Koji is often used to make miso and shoyu (soy sauce) from barley and wheat.

Compared to rice miso, the barley miso has a more delicate flavour. Barley Koji is made from cooked barley treated with koji mould (koji kin).

Bean Koji

This type of koji is created by inoculating cooked beans with koji mould. It is generally utilised to make miso.

Shio Koji-rich Food

Shio Koji is used to season meals as a marinade or a salt alternative. Made from koji-fermented grains that have been combined with water and salt, and fermented again.

Koji Sauce & Koji Marinade

Creating fermented Shio-Koji based sauces produces umami-rich sauces comparable to soy sauce and versatile marinades.

The Koji sauce is considerably faster to make, and instead of contributing its own taste like soy sauce does, it amplifies the flavour notes of the food to its fullest potential.


Image Credit: Kitchen Confidante

Garum are a type of protein-based sauce that evolved from fish sauce. In fish sauce, enzymes from the guts of fish break down components, resulting in an amino-rich liquid in the presence of salt.

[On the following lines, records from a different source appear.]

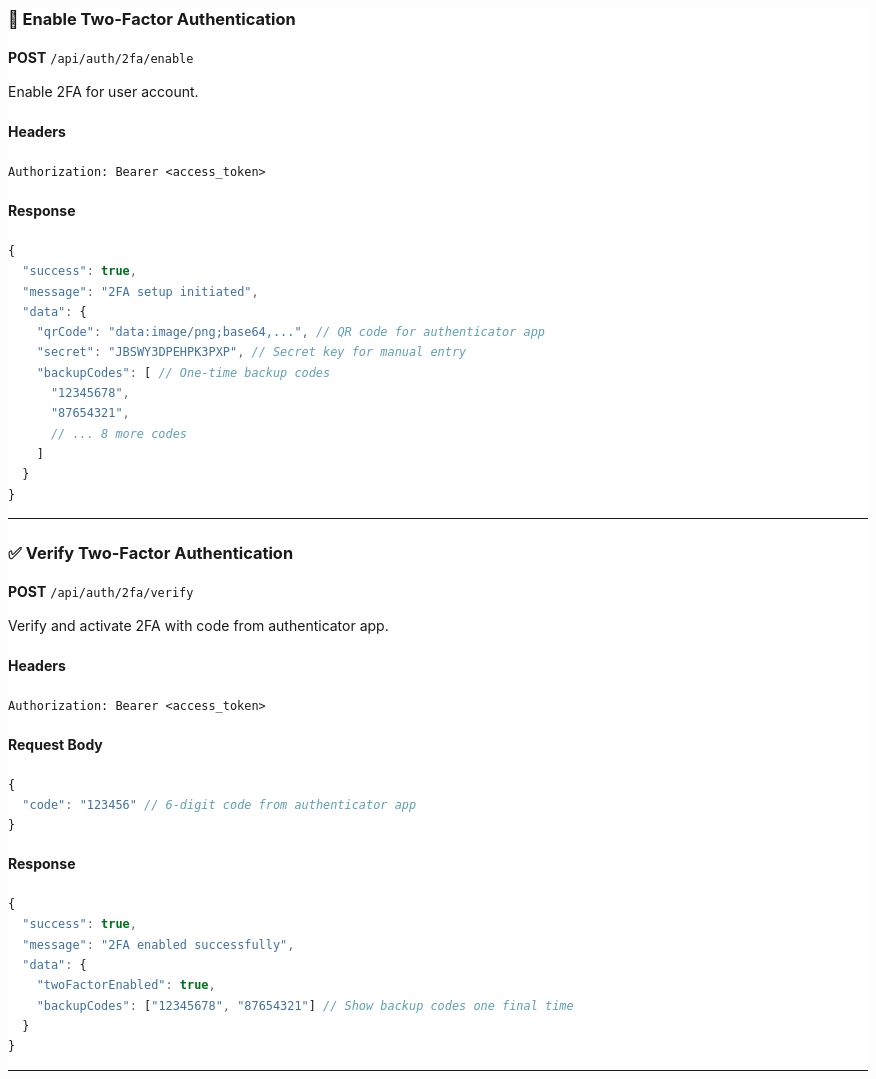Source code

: 
### 📱 Enable Two-Factor Authentication

**POST** `/api/auth/2fa/enable`

Enable 2FA for user account.

#### Headers
```
Authorization: Bearer <access_token>
```

#### Response
```javascript
{
  "success": true,
  "message": "2FA setup initiated",
  "data": {
    "qrCode": "data:image/png;base64,...", // QR code for authenticator app
    "secret": "JBSWY3DPEHPK3PXP", // Secret key for manual entry
    "backupCodes": [ // One-time backup codes
      "12345678",
      "87654321",
      // ... 8 more codes
    ]
  }
}
```

---

### ✅ Verify Two-Factor Authentication

**POST** `/api/auth/2fa/verify`

Verify and activate 2FA with code from authenticator app.

#### Headers
```
Authorization: Bearer <access_token>
```

#### Request Body
```javascript
{
  "code": "123456" // 6-digit code from authenticator app
}
```

#### Response
```javascript
{
  "success": true,
  "message": "2FA enabled successfully",
  "data": {
    "twoFactorEnabled": true,
    "backupCodes": ["12345678", "87654321"] // Show backup codes one final time
  }
}
```

---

To achieve the same digestion result, Koji takes the place of these gut enzymes. Nowadays, creative variations are cropping up in kitchens all over, including Shiitake mushroom garum and bee pollen garum.

Curing Meat

Image Credit: Pure Charcuterie

Koji-cured meat is becoing more common in Charcuterie.

The use of koji on meat has led to new gastronomic possibilities. Dry-aged flavours can be applied to fresh meats by growing koji directly on them to tenderise.

It is also used as a flavour enhancer and cure accelerator, as well as a protective mould.

Koji Kins UK: Embracing the Mould

Ramy and Victor, the Koji Kins, are two fermenting specialists who create delicious Koji based sauces and garums! B y combining gastronomic science, ancient Japanese culinary traditions, and a pinch of ingenuity; Ramy and Victor are leading the Koji Crusade in the UK.

Koji Kins employ 3 forms of fermentation that result in their unique condiments.

Dry Fermentation

The initial process of the Koji spores coming into contact with rice. Koji establishes a new home among the grains of rice after being kept at a particular temperature for 42 hours. The Koji mould looks pearly white, with a sweet honeysuckle aroma and a rich rice pudding flavour.

Enzymatic Fermentation

This is when the flavour cranks up to 11. The Koji mould combines with enzymes, which break down proteins into free amino acids and natural sugars. The Maillard reaction kicks in, resulting in nuanced sweetness and rich umami flavour.

The colours deepen, and a strong peanut butter and miso flavour develops, along with a fragrance of freshly roasted coffee.


A process whereby the friendly Lactobacilli join the party. The sauces begin to boil, adding tanginess and fruit flavours to complement the vibrant flavour of Koji Kins. This can continue for many months in the bottle – it just gets better!